=== EXERCISE BRIEF ===
Render the lines of the records from the one containing "Question de bien se comprendre!" through the one containing "- Consistent service", inclusive, as a Markdown table with the columns Row and Line, omitting blank lines.

Saved data entries:
[Start of section]
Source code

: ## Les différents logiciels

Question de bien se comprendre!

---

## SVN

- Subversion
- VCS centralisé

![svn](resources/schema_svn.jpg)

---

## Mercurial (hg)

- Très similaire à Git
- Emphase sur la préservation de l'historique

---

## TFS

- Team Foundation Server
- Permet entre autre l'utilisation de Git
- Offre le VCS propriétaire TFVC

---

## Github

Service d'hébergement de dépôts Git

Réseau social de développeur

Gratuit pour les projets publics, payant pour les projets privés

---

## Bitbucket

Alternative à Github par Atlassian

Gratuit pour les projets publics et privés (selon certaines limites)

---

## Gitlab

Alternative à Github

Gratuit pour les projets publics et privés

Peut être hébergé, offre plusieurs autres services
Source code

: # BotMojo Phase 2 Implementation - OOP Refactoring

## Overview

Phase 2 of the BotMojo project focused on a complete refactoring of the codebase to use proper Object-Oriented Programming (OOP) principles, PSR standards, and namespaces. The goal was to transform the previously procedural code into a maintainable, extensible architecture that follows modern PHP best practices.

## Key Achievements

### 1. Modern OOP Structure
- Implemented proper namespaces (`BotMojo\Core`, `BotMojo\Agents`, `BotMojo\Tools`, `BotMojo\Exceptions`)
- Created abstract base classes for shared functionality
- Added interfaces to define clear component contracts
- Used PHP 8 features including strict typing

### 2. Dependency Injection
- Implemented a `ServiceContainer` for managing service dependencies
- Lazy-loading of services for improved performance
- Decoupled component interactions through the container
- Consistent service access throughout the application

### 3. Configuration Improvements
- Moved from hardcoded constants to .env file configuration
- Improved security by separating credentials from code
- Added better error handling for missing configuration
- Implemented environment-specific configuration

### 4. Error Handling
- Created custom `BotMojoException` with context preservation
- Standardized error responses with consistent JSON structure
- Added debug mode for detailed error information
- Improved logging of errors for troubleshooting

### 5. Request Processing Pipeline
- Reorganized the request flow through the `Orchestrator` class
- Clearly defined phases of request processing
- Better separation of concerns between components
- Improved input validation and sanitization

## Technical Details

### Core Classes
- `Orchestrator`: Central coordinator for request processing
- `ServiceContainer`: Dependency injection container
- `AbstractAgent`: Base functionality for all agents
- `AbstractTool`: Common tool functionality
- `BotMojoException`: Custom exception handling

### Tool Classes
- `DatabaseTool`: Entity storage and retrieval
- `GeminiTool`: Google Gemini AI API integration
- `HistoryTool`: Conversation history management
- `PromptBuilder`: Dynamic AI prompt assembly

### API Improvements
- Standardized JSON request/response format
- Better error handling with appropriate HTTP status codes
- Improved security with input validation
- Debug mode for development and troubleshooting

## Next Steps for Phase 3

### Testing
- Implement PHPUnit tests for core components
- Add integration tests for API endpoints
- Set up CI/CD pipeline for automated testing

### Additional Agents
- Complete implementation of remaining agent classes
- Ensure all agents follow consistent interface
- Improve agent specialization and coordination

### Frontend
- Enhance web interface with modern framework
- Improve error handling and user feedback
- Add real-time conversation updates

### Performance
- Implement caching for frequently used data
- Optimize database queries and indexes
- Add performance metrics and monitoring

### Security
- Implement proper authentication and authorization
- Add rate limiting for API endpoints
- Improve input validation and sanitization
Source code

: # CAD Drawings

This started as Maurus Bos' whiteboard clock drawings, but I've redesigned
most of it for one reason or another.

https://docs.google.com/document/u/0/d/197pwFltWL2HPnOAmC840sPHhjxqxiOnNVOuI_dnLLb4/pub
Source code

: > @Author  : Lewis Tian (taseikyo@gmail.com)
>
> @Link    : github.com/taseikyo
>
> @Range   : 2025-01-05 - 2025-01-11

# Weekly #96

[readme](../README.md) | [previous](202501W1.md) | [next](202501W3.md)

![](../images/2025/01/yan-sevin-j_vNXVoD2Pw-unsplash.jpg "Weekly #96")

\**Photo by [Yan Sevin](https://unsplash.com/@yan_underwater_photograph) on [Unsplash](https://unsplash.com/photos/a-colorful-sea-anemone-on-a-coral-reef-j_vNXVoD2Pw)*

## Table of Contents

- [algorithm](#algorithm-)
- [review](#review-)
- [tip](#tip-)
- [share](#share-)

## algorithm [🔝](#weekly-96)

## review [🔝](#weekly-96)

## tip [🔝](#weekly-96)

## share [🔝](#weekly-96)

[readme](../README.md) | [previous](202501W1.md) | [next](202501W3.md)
[End of section]
=== RESULT FOR THIS TASK ===
| Row | Line |
|---|---|
| 1 | Question de bien se comprendre! |
| 2 | --- |
| 3 | ## SVN |
| 4 | - Subversion |
| 5 | - VCS centralisé |
| 6 | ![svn](resources/schema_svn.jpg) |
| 7 | --- |
| 8 | ## Mercurial (hg) |
| 9 | - Très similaire à Git |
| 10 | - Emphase sur la préservation de l'historique |
| 11 | --- |
| 12 | ## TFS |
| 13 | - Team Foundation Server |
| 14 | - Permet entre autre l'utilisation de Git |
| 15 | - Offre le VCS propriétaire TFVC |
| 16 | --- |
| 17 | ## Github |
| 18 | Service d'hébergement de dépôts Git |
| 19 | Réseau social de développeur |
| 20 | Gratuit pour les projets publics, payant pour les projets privés |
| 21 | --- |
| 22 | ## Bitbucket |
| 23 | Alternative à Github par Atlassian |
| 24 | Gratuit pour les projets publics et privés (selon certaines limites) |
| 25 | --- |
| 26 | ## Gitlab |
| 27 | Alternative à Github |
| 28 | Gratuit pour les projets publics et privés |
| 29 | Peut être hébergé, offre plusieurs autres services |
| 30 | Source code |
| 31 | : # BotMojo Phase 2 Implementation - OOP Refactoring |
| 32 | ## Overview |
| 33 | Phase 2 of the BotMojo project focused on a complete refactoring of the codebase to use proper Object-Oriented Programming (OOP) principles, PSR standards, and namespaces. The goal was to transform the previously procedural code into a maintainable, extensible architecture that follows modern PHP best practices. |
| 34 | ## Key Achievements |
| 35 | ### 1. Modern OOP Structure |
| 36 | - Implemented proper namespaces (`BotMojo\Core`, `BotMojo\Agents`, `BotMojo\Tools`, `BotMojo\Exceptions`) |
| 37 | - Created abstract base classes for shared functionality |
| 38 | - Added interfaces to define clear component contracts |
| 39 | - Used PHP 8 features including strict typing |
| 40 | ### 2. Dependency Injection |
| 41 | - Implemented a `ServiceContainer` for managing service dependencies |
| 42 | - Lazy-loading of services for improved performance |
| 43 | - Decoupled component interactions through the container |
| 44 | - Consistent service access throughout the application |